KRKE
- Peralta, New Mexico; United States;
- Broadcast area: Albuquerque, New Mexico
- Frequency: 1100 kHz
- Branding: The Eighties Channel

Programming
- Format: 1980s hits
- Affiliations: Premiere Networks

Ownership
- Owner: Don Davis
- Sister stations: KEMR, KOAZ, KSFE, KXOT, KYLZ

History
- First air date: 2022
- Former call signs: KVVD (2021–2022)
- Call sign meaning: Albuquerque

Technical information
- Licensing authority: FCC
- Facility ID: 160574
- Class: D
- Power: 1,000 watts day
- Translator: 93.7 K229CL (Albuquerque)

Links
- Public license information: Public file; LMS;
- Webcast: Listen Live
- Website: kmrichards.com/KRKE/

= KRKE (AM) =

KRKE (1100 kHz) is an AM radio station licensed to Peralta, New Mexico, serving the Albuquerque radio market. The station also feeds FM translator K229CL on 93.7 FM. The station airs a 1980s hits format. The new format launched at noon on Friday October 14, 2022.

==History==
The earliest record for an original construction permit was filed on February 2, 2004, by Bret D. Huggins to broadcast a 50 kW daytime signal on 1120 kHz. However, it was not granted until November 30, 2018. Huggins then sold the permit to Vanguard Media owner Don Davis for $25,000 in June 2020. On March 15, 2021, it was assigned call letters KVVD. In September 2021 a modification was filed to move the broadcast to 1100 kHz at 1000 watts daytime only. It was licensed on February 28, 2022.

===K229CL 93.7===
An original construction permit was granted on October 23, 2013. It was licensed to Telebeeper of New Mexico and signed on with 40 watts ERP in summer 2014 with the license granted on August 8. On March 30, 2015, it was licensed to broadcast at the full 250 watts allowed for translators. KDSK was the primary station until that station's owners (KD Radio) moved their own FM translator out of Grants, New Mexico to Albuquerque at 92.9 K225CH in Fall 2016. In Spring 2017, KIVA 1600 began a rebroadcast on the translator until the end of 2020. after which K229CL was silent until returning in late December 2021 simulcasting the Regional Mexican programming from KDLW (now KXOT) 106.3. On September 29, 2022, the primary station was changed to KRKE 1100 AM. On October 10, 2022, both stations began stunting with a 10-minute loop of remixed clips of 80s hits.
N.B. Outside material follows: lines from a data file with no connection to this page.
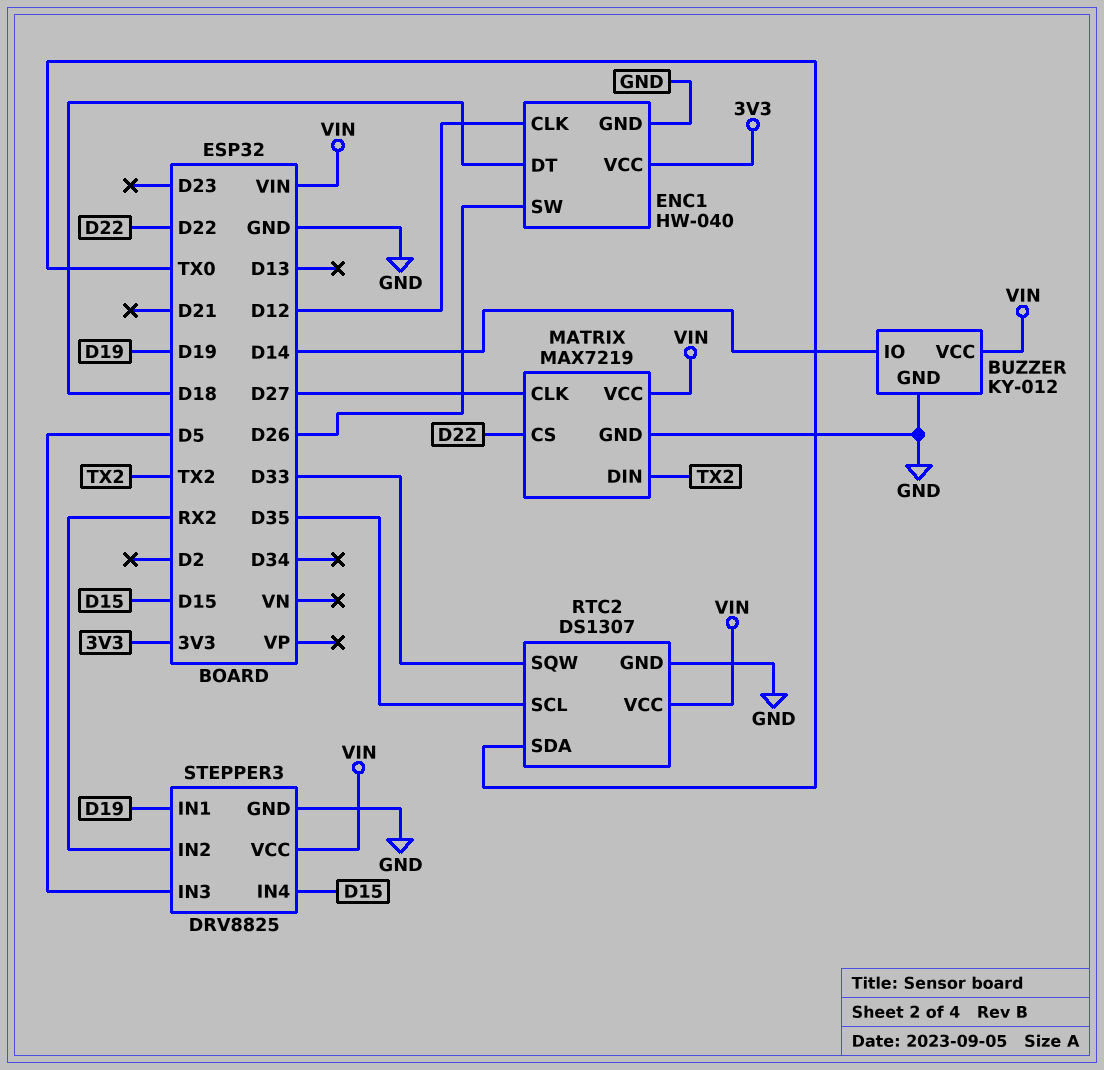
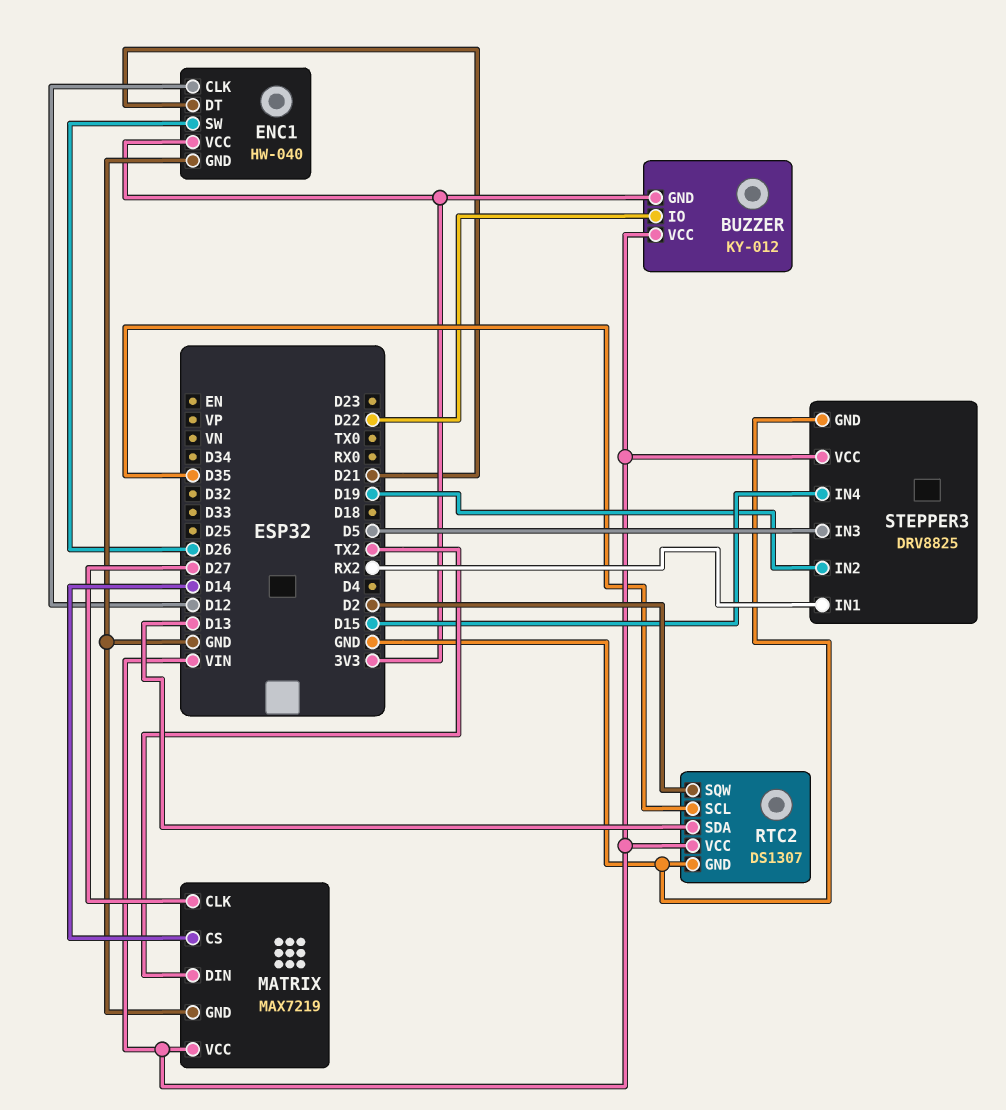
BUZZER pin GND: GND -> 3V3
BUZZER pin IO: D14 -> D22
ENC1 pin DT: D18 -> D21
MATRIX pin CS: D22 -> D14
RTC2 pin SDA: TX0 -> D13
RTC2 pin SQW: D33 -> D2
STEPPER3 pin IN1: D19 -> RX2
STEPPER3 pin IN2: RX2 -> D19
On October 14, 2022, at noon, KRKE/K229CL launched an all-80's hits format as "The Eighties Channel", which was previously heard on the former KRKE (now KQNM) on 1550 AM and its then-associated translator K233CG at 94.5 FM from May 2014 to September 2015. In early 2023, Don Davis purchased K229CL for $20,000 from the estate of Phillip D. Vanderhoof (Telebeeper's owner until his death) to ensure KRKE's FM broadcast. It was consummated on May 15, 2023.